Duranta erecta cv. Geisha Girl

L. 1753

pronounced: dew-RAN-tah ee-REK-tuh

(Verbenaceae — the lantana family)

synonym — Duranta repens

L. 1753

pronounced: dew-RAN-tuh REE-penz

common names: geisha girl, pigeon berry

Duranta was named for Castore Durante, 16th century botanist and papal physician to Sixtus V; erecta is from the Latin erectus, upright; in the synonym, repens means spreading, from the Latin verb repo, to crawl or creep.

This is a popular ornamental shrub up to 4 m tall, usually trimmed as a hedge. There are many plantings of it for hedging purposes on council land in Townsville and on Magnetic Island, particularly in the Picnic Bay Mall. It is a modern cultivar of the old Duranta repens, which many consider to be a weed, and is indeed declared a noxious weed in parts of New South Wales. It has also become a serious pest in parts of the wet tropics of Queensland, where it forms dense, impenetrable thickets. There are numerous cultivars, some with variegated foliage, as well as different colour forms. The 'Geisha Girl' cultivar was developed in Japan, and it does not appear to be as invasive as some of the others.

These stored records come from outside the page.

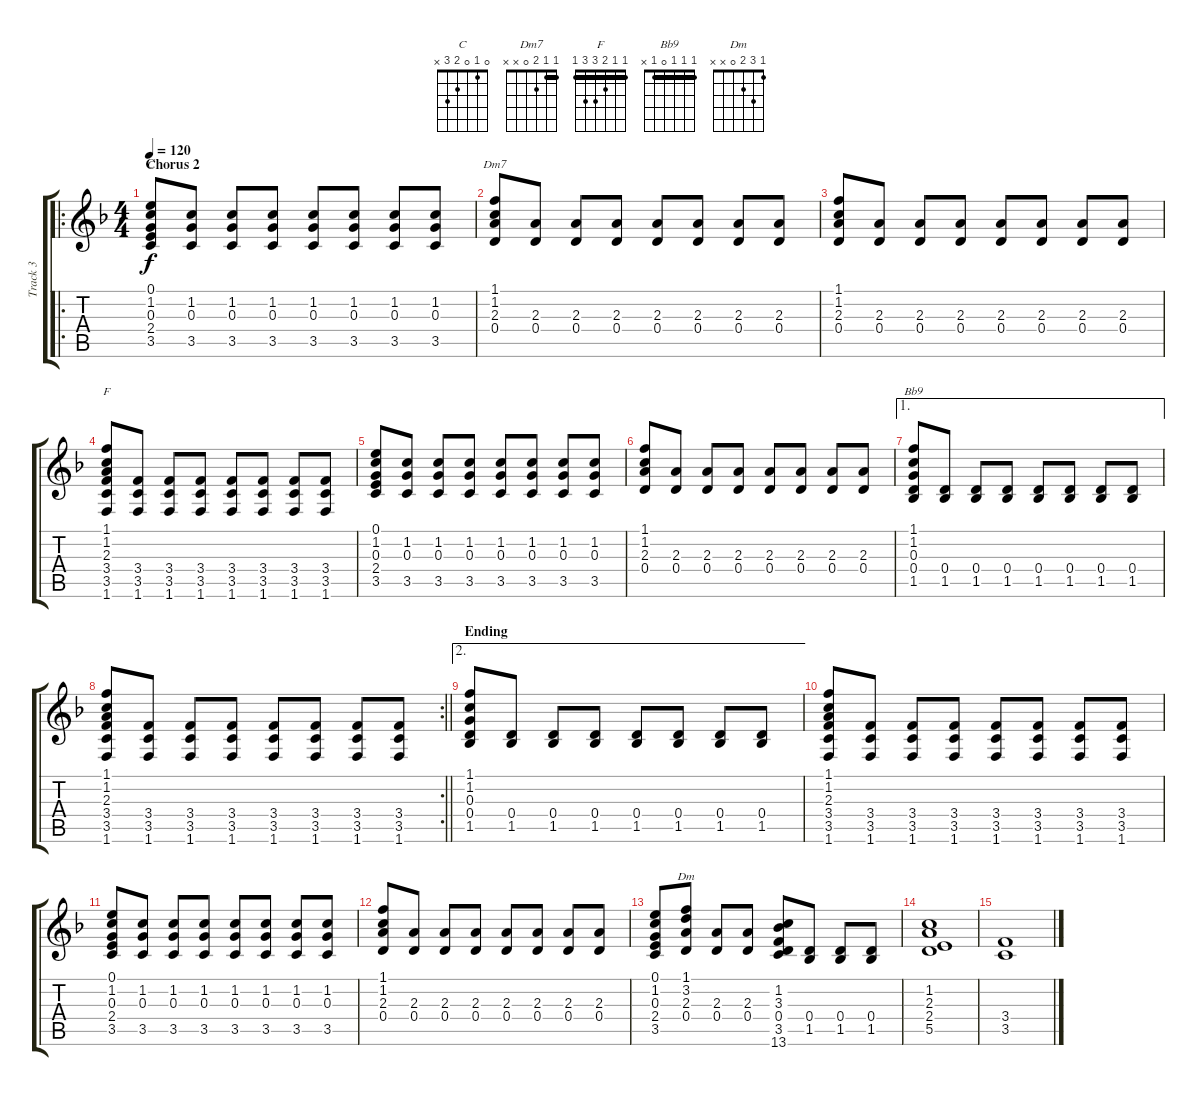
\track ("Track 3" "Track 3") {instrument distortionguitar}
\staff {score tabs}
\tuning (E4 B3 G3 D3 A2 E2) {hide}
\chord ("C" 0 1 0 2 3 x)
\chord ("Dm7" 1 1 2 0 x x) {barre 1}
\chord ("F" 1 1 2 3 3 1) {barre 1}
\chord ("Bb9" 1 1 1 0 1 x) {barre 1}
\chord ("Dm" 1 3 2 0 x x)
\ro
\ts (4 4)
\section ("" "Chorus 2")
\tempo 120
\clef g2
\ks f
(0.1 1.2 0.3 2.4 3.5).8{ch "C" dy f} (1.2 0.3 3.5).8 (1.2 0.3 3.5).8 (1.2 0.3 3.5).8 (1.2 0.3 3.5).8 (1.2 0.3 3.5).8 (1.2 0.3 3.5).8 (1.2 0.3 3.5).8 |
(1.1 1.2 2.3 0.4).8{ch "Dm7"} (2.3 0.4).8 (2.3 0.4).8 (2.3 0.4).8 (2.3 0.4).8 (2.3 0.4).8 (2.3 0.4).8 (2.3 0.4).8 |
(1.1 1.2 2.3 0.4).8 (2.3 0.4).8 (2.3 0.4).8 (2.3 0.4).8 (2.3 0.4).8 (2.3 0.4).8 (2.3 0.4).8 (2.3 0.4).8 |
(1.1 1.2 2.3 3.4 3.5 1.6).8{ch "F"} (3.4 3.5 1.6).8 (3.4 3.5 1.6).8 (3.4 3.5 1.6).8 (3.4 3.5 1.6).8 (3.4 3.5 1.6).8 (3.4 3.5 1.6).8 (3.4 3.5 1.6).8 |
(0.1 1.2 0.3 2.4 3.5).8 (1.2 0.3 3.5).8 (1.2 0.3 3.5).8 (1.2 0.3 3.5).8 (1.2 0.3 3.5).8 (1.2 0.3 3.5).8 (1.2 0.3 3.5).8 (1.2 0.3 3.5).8 |
(1.1 1.2 2.3 0.4).8 (2.3 0.4).8 (2.3 0.4).8 (2.3 0.4).8 (2.3 0.4).8 (2.3 0.4).8 (2.3 0.4).8 (2.3 0.4).8 |
\ae 1
(1.1 1.2 0.3 0.4 1.5).8{ch "Bb9"} (0.4 1.5).8 (0.4 1.5).8 (0.4 1.5).8 (0.4 1.5).8 (0.4 1.5).8 (0.4 1.5).8 (0.4 1.5).8 |
\rc 2
\barLineRight lightlight
(1.1 1.2 2.3 3.4 3.5 1.6).8 (3.4 3.5 1.6).8 (3.4 3.5 1.6).8 (3.4 3.5 1.6).8 (3.4 3.5 1.6).8 (3.4 3.5 1.6).8 (3.4 3.5 1.6).8 (3.4 3.5 1.6).8 |
\ae 2
\section ("" "Ending")
(1.1 1.2 0.3 0.4 1.5).8 (0.4 1.5).8 (0.4 1.5).8 (0.4 1.5).8 (0.4 1.5).8 (0.4 1.5).8 (0.4 1.5).8 (0.4 1.5).8 |
(1.1 1.2 2.3 3.4 3.5 1.6).8 (3.4 3.5 1.6).8 (3.4 3.5 1.6).8 (3.4 3.5 1.6).8 (3.4 3.5 1.6).8 (3.4 3.5 1.6).8 (3.4 3.5 1.6).8 (3.4 3.5 1.6).8 |
(0.1 1.2 0.3 2.4 3.5).8 (1.2 0.3 3.5).8 (1.2 0.3 3.5).8 (1.2 0.3 3.5).8 (1.2 0.3 3.5).8 (1.2 0.3 3.5).8 (1.2 0.3 3.5).8 (1.2 0.3 3.5).8 |
(1.1 1.2 2.3 0.4).8 (2.3 0.4).8 (2.3 0.4).8 (2.3 0.4).8 (2.3 0.4).8 (2.3 0.4).8 (2.3 0.4).8 (2.3 0.4).8 |
(0.1 1.2 0.3 2.4 3.5).8 (1.1 3.2 2.3 0.4).8{ch "Dm"} (2.3 0.4).8 (2.3 0.4).8 (1.2 3.3 0.4 3.5 13.6).8 (0.4 1.5).8 (0.4 1.5).8 (0.4 1.5).8 |
(1.2 2.3 2.4 5.5).1 |
(3.4 3.5).1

‘Geisha Girl’ is a shrub or small tree with drooping branches, occasionally spiny on older plants. It prefers full sun, and is moderately salt-tolerant, although the ones on the Picnic Bay mall tend to die back on the seaward side. The leaves are in pairs or threes, oval, occasionally toothed, up to 8 cm long with a short leaf stalk. The flowers are blue or pale purple, sometimes almost white, with white centres, and often with two darker stripes, trumpet-shaped, in clusters in the spring, summer and autumn, borne on spikes 4–9 cm long arising from the leaf axils. They are delicately perfumed. The fruit is rounded, orange or yellow, about 1 cm in diameter, in large clusters. Each fruit has one large seed in the centre. The plant’s sap is clear. The seeds are spread by birds, and can colonize densely forested areas, especially near waterways. Regarded now as a useful garden and hedging plant, it still has the potential to escape and become an environmental pest.

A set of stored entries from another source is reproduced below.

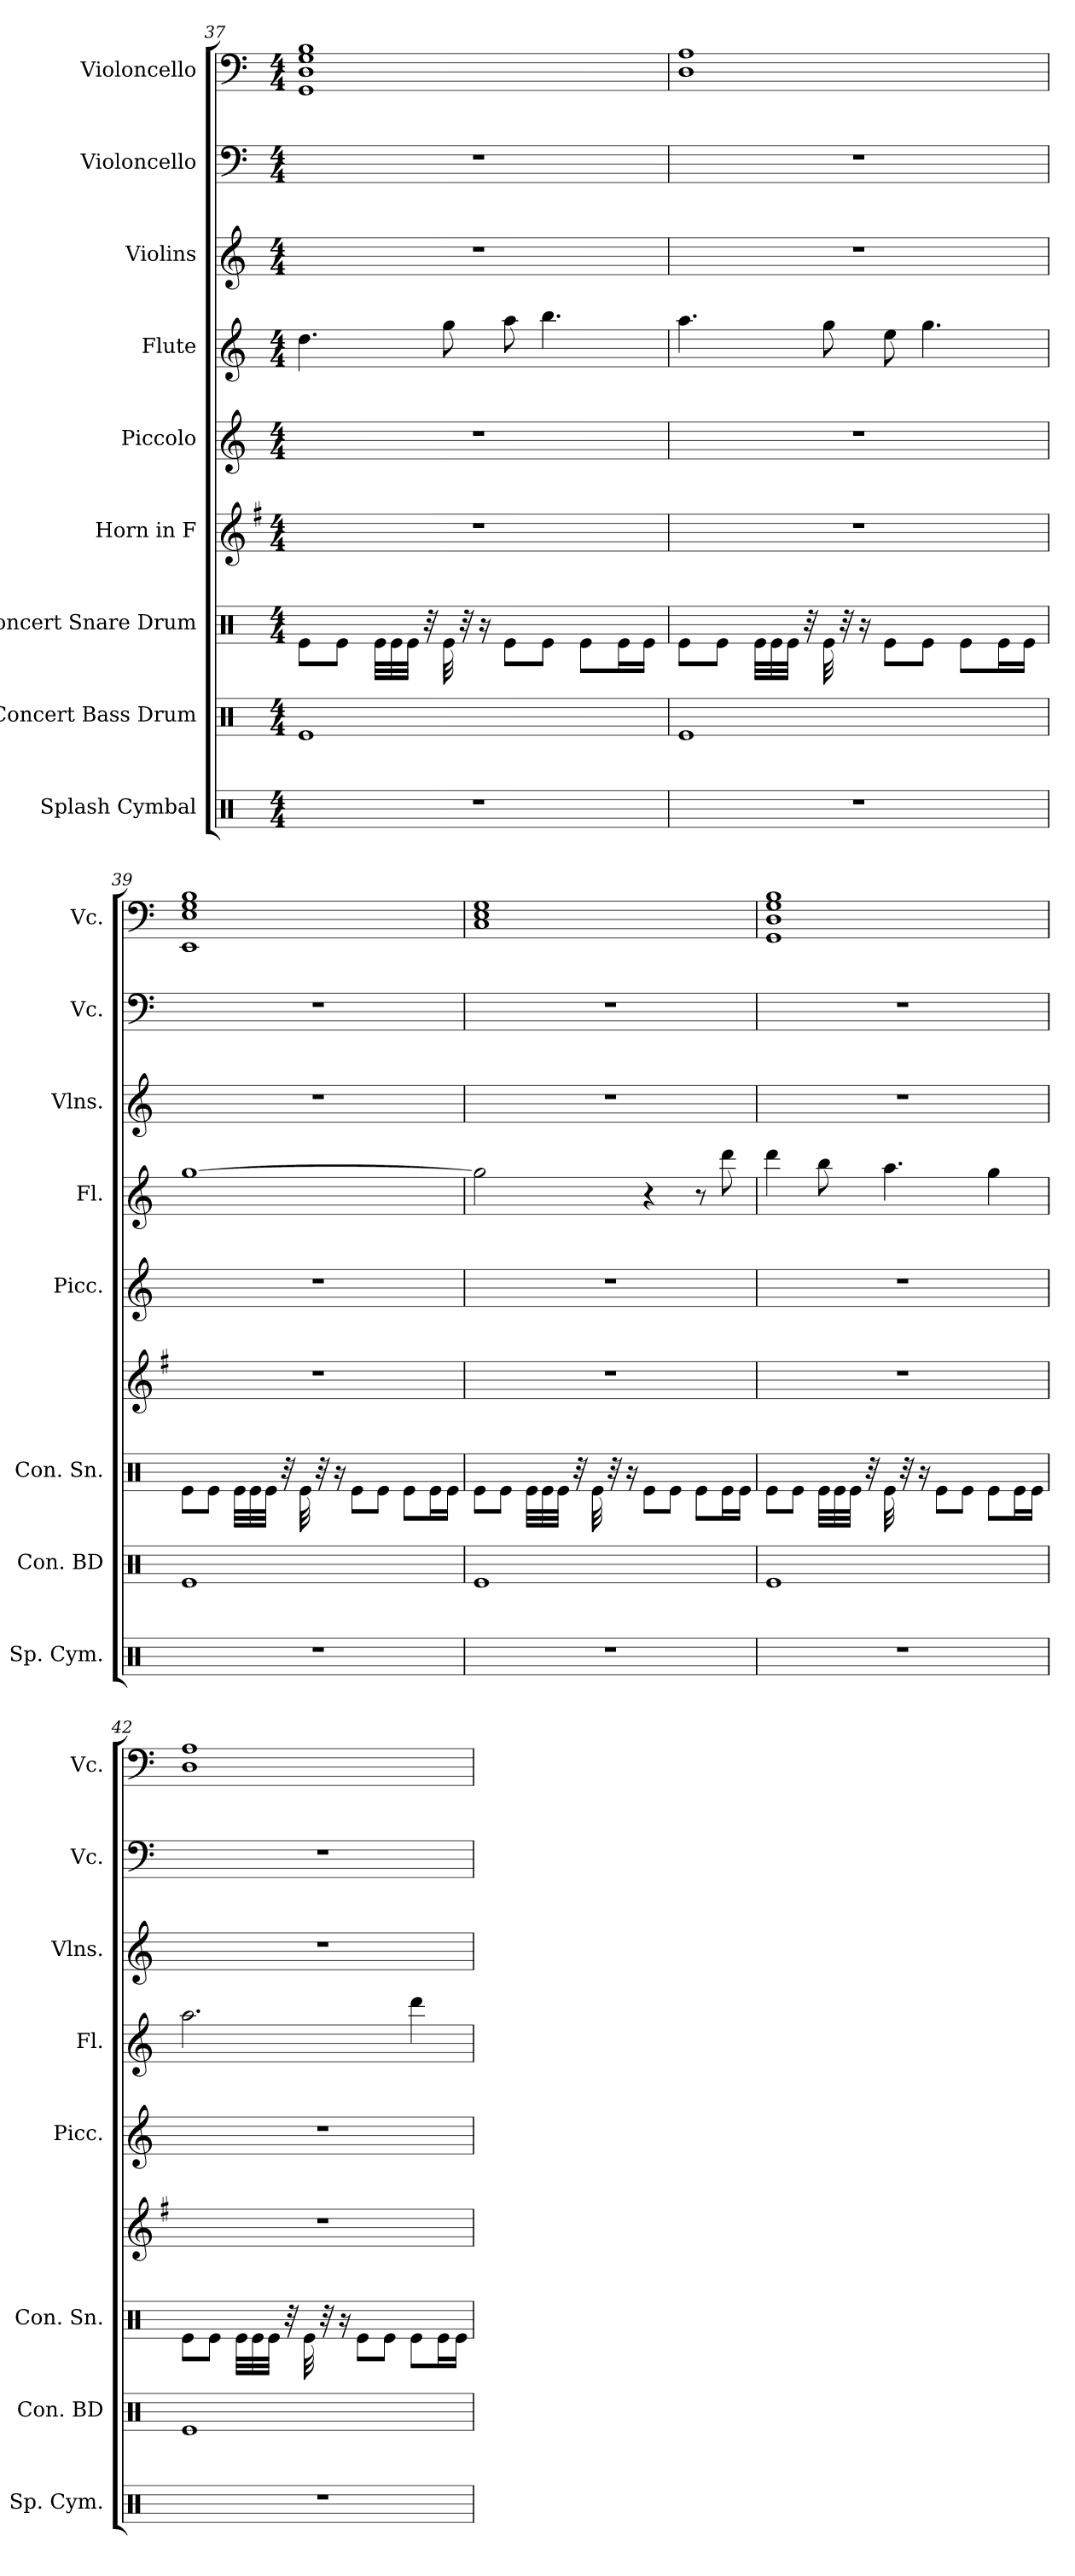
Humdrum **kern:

**kern	**kern	**kern	**kern	**kern	**kern	**kern	**kern	**kern
*part9	*part8	*part7	*part6	*part5	*part4	*part3	*part2	*part1
*staff9	*staff8	*staff7	*staff6	*staff5	*staff4	*staff3	*staff2	*staff1
*I"Splash Cymbal	*I"Concert Bass Drum	*I"Concert Snare Drum	*I"Horn in F	*I"Piccolo	*I"Flute	*I"Violins	*I"Violoncello	*I"Violoncello
*I'Sp. Cym.	*I'Con. BD	*I'Con. Sn.	*	*I'Picc.	*I'Fl.	*I'Vlns.	*I'Vc.	*I'Vc.
*clefX	*clefX	*clefX	*clefG2	*clefG2	*clefG2	*clefG2	*clefF4	*clefF4
*	*	*	*ITrd4c7	*ITrd-7c-12	*	*	*	*
*k[]	*k[]	*k[]	*k[]	*k[]	*k[]	*k[]	*k[]	*k[]
*M4/4	*M4/4	*M4/4	*M4/4	*M4/4	*M4/4	*M4/4	*M4/4	*M4/4
=37	=37	=37	=37	=37	=37	=37	=37	=37
1r	1Re	8Re\L	1r	1r	4.dd\	1r	1r	1GG 1D 1G 1B
.	.	8Re\J	.	.	.	.	.	.
.	.	32Re\LLL	.	.	.	.	.	.
.	.	32Re\	.	.	.	.	.	.
.	.	32Re\JJJ	.	.	.	.	.	.
.	.	32r	.	.	.	.	.	.
.	.	32Re\	.	.	8gg\	.	.	.
.	.	32r	.	.	.	.	.	.
.	.	16r	.	.	.	.	.	.
.	.	8Re\L	.	.	8aa\	.	.	.
.	.	8Re\J	.	.	4.bb\	.	.	.
.	.	8Re\L	.	.	.	.	.	.
.	.	16Re\L	.	.	.	.	.	.
.	.	16Re\JJ	.	.	.	.	.	.
=38	=38	=38	=38	=38	=38	=38	=38	=38
1r	1Re	8Re\L	1r	1r	4.aa\	1r	1r	1D 1A
.	.	8Re\J	.	.	.	.	.	.
.	.	32Re\LLL	.	.	.	.	.	.
.	.	32Re\	.	.	.	.	.	.
.	.	32Re\JJJ	.	.	.	.	.	.
.	.	32r	.	.	.	.	.	.
.	.	32Re\	.	.	8gg\	.	.	.
.	.	32r	.	.	.	.	.	.
.	.	16r	.	.	.	.	.	.
.	.	8Re\L	.	.	8ee\	.	.	.
.	.	8Re\J	.	.	4.gg\	.	.	.
.	.	8Re\L	.	.	.	.	.	.
.	.	16Re\L	.	.	.	.	.	.
.	.	16Re\JJ	.	.	.	.	.	.
!!LO:PB:g=z
=39	=39	=39	=39	=39	=39	=39	=39	=39
1r	1Re	8Re\L	1r	1r	[1gg	1r	1r	1EE 1E 1G 1B
.	.	8Re\J	.	.	.	.	.	.
.	.	32Re\LLL	.	.	.	.	.	.
.	.	32Re\	.	.	.	.	.	.
.	.	32Re\JJJ	.	.	.	.	.	.
.	.	32r	.	.	.	.	.	.
.	.	32Re\	.	.	.	.	.	.
.	.	32r	.	.	.	.	.	.
.	.	16r	.	.	.	.	.	.
.	.	8Re\L	.	.	.	.	.	.
.	.	8Re\J	.	.	.	.	.	.
.	.	8Re\L	.	.	.	.	.	.
.	.	16Re\L	.	.	.	.	.	.
.	.	16Re\JJ	.	.	.	.	.	.
=40	=40	=40	=40	=40	=40	=40	=40	=40
1r	1Re	8Re\L	1r	1r	2gg\]	1r	1r	1C 1E 1G
.	.	8Re\J	.	.	.	.	.	.
.	.	32Re\LLL	.	.	.	.	.	.
.	.	32Re\	.	.	.	.	.	.
.	.	32Re\JJJ	.	.	.	.	.	.
.	.	32r	.	.	.	.	.	.
.	.	32Re\	.	.	.	.	.	.
.	.	32r	.	.	.	.	.	.
.	.	16r	.	.	.	.	.	.
.	.	8Re\L	.	.	4r	.	.	.
.	.	8Re\J	.	.	.	.	.	.
.	.	8Re\L	.	.	8r	.	.	.
.	.	16Re\L	.	.	8ddd\	.	.	.
.	.	16Re\JJ	.	.	.	.	.	.
=41	=41	=41	=41	=41	=41	=41	=41	=41
1r	1Re	8Re\L	1r	1r	4ddd\	1r	1r	1GG 1D 1G 1B
.	.	8Re\J	.	.	.	.	.	.
.	.	32Re\LLL	.	.	8bb\	.	.	.
.	.	32Re\	.	.	.	.	.	.
.	.	32Re\JJJ	.	.	.	.	.	.
.	.	32r	.	.	.	.	.	.
.	.	32Re\	.	.	4.aa\	.	.	.
.	.	32r	.	.	.	.	.	.
.	.	16r	.	.	.	.	.	.
.	.	8Re\L	.	.	.	.	.	.
.	.	8Re\J	.	.	.	.	.	.
.	.	8Re\L	.	.	4gg\	.	.	.
.	.	16Re\L	.	.	.	.	.	.
.	.	16Re\JJ	.	.	.	.	.	.
!!LO:PB:g=z
=42	=42	=42	=42	=42	=42	=42	=42	=42
1r	1Re	8Re\L	1r	1r	2.aa\	1r	1r	1D 1A
.	.	8Re\J	.	.	.	.	.	.
.	.	32Re\LLL	.	.	.	.	.	.
.	.	32Re\	.	.	.	.	.	.
.	.	32Re\JJJ	.	.	.	.	.	.
.	.	32r	.	.	.	.	.	.
.	.	32Re\	.	.	.	.	.	.
.	.	32r	.	.	.	.	.	.
.	.	16r	.	.	.	.	.	.
.	.	8Re\L	.	.	.	.	.	.
.	.	8Re\J	.	.	.	.	.	.
.	.	8Re\L	.	.	4ddd\	.	.	.
.	.	16Re\L	.	.	.	.	.	.
.	.	16Re\JJ	.	.	.	.	.	.
=	=	=	=	=	=	=	=	=
*-	*-	*-	*-	*-	*-	*-	*-	*-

As well as making an attractive hedge, ‘Geisha Girl’ can be grown on a trellis like a vine; or it can be shaped as a patio tree with only one trunk. If not trimmed at all it will form a round mound with weeping branches. It responds well to a good trim after flowering – this encourages bushiness. Durantas bloom on the new growth, and the flowers attract butterflies.

dangerous 2If eaten, the fruit can cause gastro-intestinal irritation, vomiting, and diarrhoea.